■ **TEXT SEGMENT**
- - -

I'm always on the prowl for good examples of grammar in context. One source is, of course, songs. http://www.azargrammar.com/materials...ngLessons.html (That's the link again to the song lessons on azargrammar.com. More song lessons are coming soon!)

Another frequent source of material for me is magazines. I look for magazines that do not use a very high level of writing, and articles that do not require a lot of background knowledge to appreciate. Magazines like O, Reader's Digest, Hallmark, and lifestyle magazines whose names escape me (I find a lot at doctor and dentists' offices and usually slip the entire magazine in my purse.) It makes less noise than ripping out a page! Reader's Digest is very good for intermediate level. Many articles use a chronological narrative form and are great for verb tenses, articles, subject-verb agreement, object pronouns and adjectives, articles, phrasal verbs, etc. I have found that articles focusing on a person- a bio, a noted author/artist, interesting accomplishments, etc. are good for adjective clauses. Newspaper articles are perfect for passive voice, past tense and past perfect.

Sometimes an ad is a good source of context although I prefer to have two or three examples of a context so I would use an ad in addition to other things.

- - -

■ **RECORDED DATA**

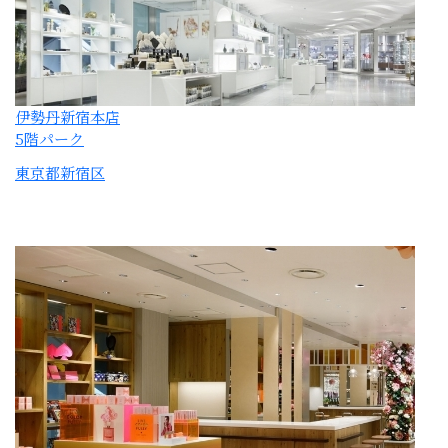
伊勢丹新宿本店
2階アーバンクローゼット
東京都新宿区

- - -

■ **DIRECTIVE 1**
Reproduce the portion of the passage on sources of grammar examples between "Sometimes an ad" and "to other things.", inclusive.
■ **DIRECTIVE 2**
According to the passage on sources of grammar examples, why would the writer use an ad only together with other material?

■ **WORKED SOLUTION 1**
Sometimes an ad is a good source of context although I prefer to have two or three examples of a context so I would use an ad in addition to other things.

■ **WORKED SOLUTION 2**
The writer prefers to have two or three examples of a context. An ad alone gives only one, so the writer would combine it with other things.